● **What is expected**:
Find the string "only" in the material. Copy every line that has it.

╭──

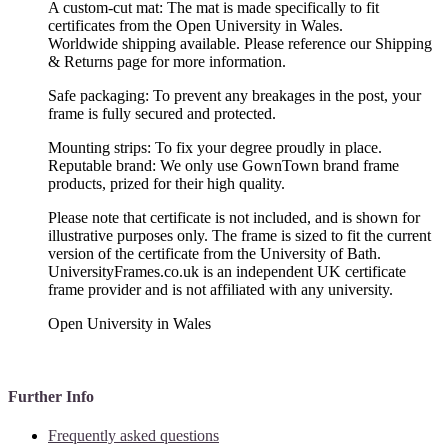
A custom-cut mat: The mat is made specifically to fit
certificates from the Open University in Wales.
Worldwide shipping available. Please reference our Shipping
& Returns page for more information.
Safe packaging: To prevent any breakages in the post, your
frame is fully secured and protected.
Mounting strips: To fix your degree proudly in place.
Reputable brand: We only use GownTown brand frame
products, prized for their high quality.
Please note that certificate is not included, and is shown for
illustrative purposes only. The frame is sized to fit the current
version of the certificate from the University of Bath.
UniversityFrames.co.uk is an independent UK certificate
frame provider and is not affiliated with any university.
Open University in Wales
Further Info
Frequently asked questions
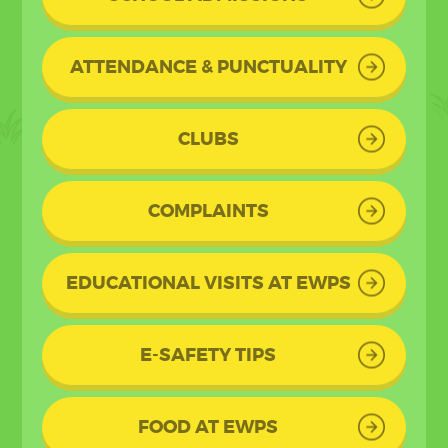
ATTENDANCE & PUNCTUALITY
CLUBS
COMPLAINTS
EDUCATIONAL VISITS AT EWPS
E-SAFETY TIPS
FOOD AT EWPS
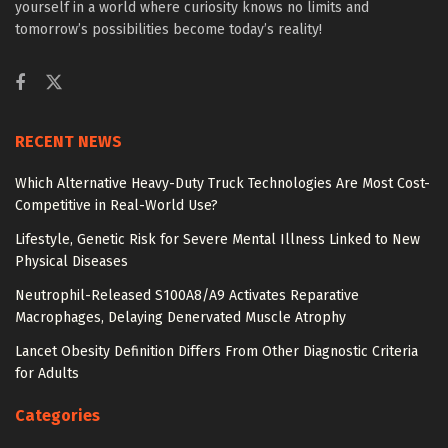
yourself in a world where curiosity knows no limits and
tomorrow’s possibilities become today’s reality!
RECENT NEWS
Which Alternative Heavy-Duty Truck Technologies Are Most Cost-
Competitive in Real-World Use?
Lifestyle, Genetic Risk for Severe Mental Illness Linked to New
Physical Diseases
Neutrophil-Released S100A8/A9 Activates Reparative
Macrophages, Delaying Denervated Muscle Atrophy
Lancet Obesity Definition Differs From Other Diagnostic Criteria
for Adults
Categories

╰──

● **Response**:
Reputable brand: We only use GownTown brand frame
illustrative purposes only. The frame is sized to fit the current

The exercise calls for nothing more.